Nasce così fra il 2005 ed il 2006 Extremis (Iron Man, Marvel Comics, 2006 – Marvel Italia, 2006), sceneggiatura e dialoghi di Warren Ellis e matite di Adi Granov, una storia stupenda in cui si reimmaginano le basi costitutive di questo personaggio. Stark si trova davanti ad un difficilissimo dilemma: quanto può migliorare l’armatura che indossa prima di raggiungere i limiti della propria capacità di gestirla? Cosa succede una volta toccati questi limiti? La risposta è semplice: si migliora l’uomo. Così Iron Man diventa da unico umano fra i metaumani l’unico postumano fra i metaumani.
Infatti Stark si inietta un virus ricombinante che riarrangia completamente la sua biologia ottimizzandola ed incorporando alcuni sistemi dell’armatura, in particolare quelli di interfaccia, direttamente nel suo sistema nervoso e nel cervello. Lo vedremo da questo momento controllare le apparecchiature informatiche col pensiero, in puro stile Conjoiner (da Alastair Reynolds), accelerare le proprie reazioni, rigenerare i tessuti ed infine diventare una cosa sola con l’armatura fino a poco tempo prima solo indossata.
Dopo aver incominciato Extremis, Ellis si dedica alla realizzazione di un’altra opera molto importante sempre per la Marvel: New Universal. Qui si tratta di Singolarità pura e semplice con annessi e connessi postumani. La Terra o per meglio dire il tessuto di realtà che contiene la Terra viene spostato di punto in bianco su nuovi binari da un evento cosmico che accade in determinate congiunture della civiltà dominante del pianeta. Su questi nuovi binari le possibilità di sviluppo e di alterazione della realtà circostante vengono moltiplicate all’ennesima potenza, a tal punto che assieme allo spostamento vengono designati alcuni rappresentanti della specie in modo da renderli adatti a tener per mano i loro consimili nella transizione. Questi rappresentanti naturalmente non rimangono puri e semplici umani ma travalicano la loro natura per entrare nel campo del postumano.
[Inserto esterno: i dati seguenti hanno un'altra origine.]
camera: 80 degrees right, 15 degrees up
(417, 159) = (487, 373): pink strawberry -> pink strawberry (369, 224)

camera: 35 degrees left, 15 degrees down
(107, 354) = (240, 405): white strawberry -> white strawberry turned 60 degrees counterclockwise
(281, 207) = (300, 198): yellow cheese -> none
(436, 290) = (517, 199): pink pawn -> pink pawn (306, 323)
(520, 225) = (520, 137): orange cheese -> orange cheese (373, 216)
Concetti diffusi quindi che, portati alla ribalta dalla “scuola” inglese già agli inizi degli anni ‘90, cominciano a dilagare in tutto il mondo fumettistico anglo-americano fino a dare i frutti maggiori proprio alla fine di questo decennio. Già da qualche anno sembrano infatti esser stati assorbiti (o almeno alcuni loro stilemi) nella quotidianità della narrazione dove, del resto, la loro proliferazione cresce di giorno in giorno. Assistiamo ad una vera rivoluzione postumana nel fumetto mainstream, una rivoluzione in cui il postumano non solo si pone come un’alternativa al supereroe vecchio stile, mantenendone però una dialettica similare, o come un valido argomento di riflessione a se stante (Transmetropolitan) ma spesso e volentieri viene inquadrato come un’evoluzione dello stesso (Iron Man) o come una nemesi (Stormwatch ed in Authority): un’evoluzione comunque rivolta a soppiantarlo e a soppiantarne le logiche elitarie.
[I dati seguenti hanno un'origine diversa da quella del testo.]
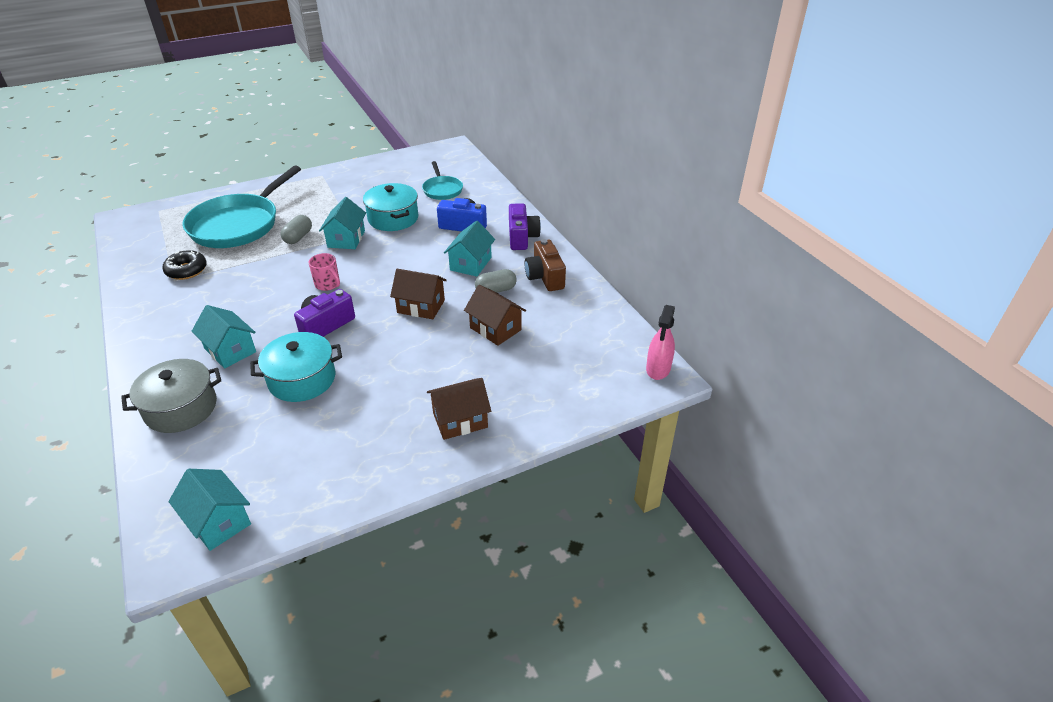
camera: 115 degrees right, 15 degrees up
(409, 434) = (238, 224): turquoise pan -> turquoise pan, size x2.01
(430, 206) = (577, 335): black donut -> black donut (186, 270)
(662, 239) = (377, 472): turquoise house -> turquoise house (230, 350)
I supereroi vengono sorpassati alla stessa stregua degli umani baselines dall’ottica transumana, diventano lentamente il simbolo di un mondo che va cambiando così velocemente da non lasciar più spazio neppure per loro, tanto che anche dalle pagine di Civil War (crossover estivo Marvel a cura di Mark Millar) ne abbiamo un sentore. Il simbolo del classico supereroe (Capitan America) viene soppiantato dal nuovo concetto (Iron Man) e dall’Iniziativa, un’idea volta alla proliferazione dei metaumani sotto il controllo dello Stato, metaumani ottenuti con la tecnologia e la genetica più che con un fortuito accidente magico, radioattivo e/o chimico. L’immaginario collettivo cambia ed influisce su tutti i piani in cui si manifesta, fumetto non escluso. Se qualche tempo addietro un giovane adolescente era abituato a sfogliare le pagine dei Vendicatori (Potenti Vendicatori ora) per vederli affrontare, in una lotta all’ultimo sangue, il malvagio robot Ultron che in preda alla gelosia ed al delirio di grandezza voleva sterminare la razza umana adesso si aspetterà dallo stesso Ultron i toni di una AI postumana pronta ad estinguere una razza ormai al capolinea. Non si scandalizzerà nemmeno di fronte all’esplicito, maturo e molto interessante Transhuman (Jonathan Hickman) in cui di nome e di fatto si parla dell’impatto delle tecnologie postumane e delle politiche di gestione delle stesse perché in fin dei conti si parla proprio del suo futuro.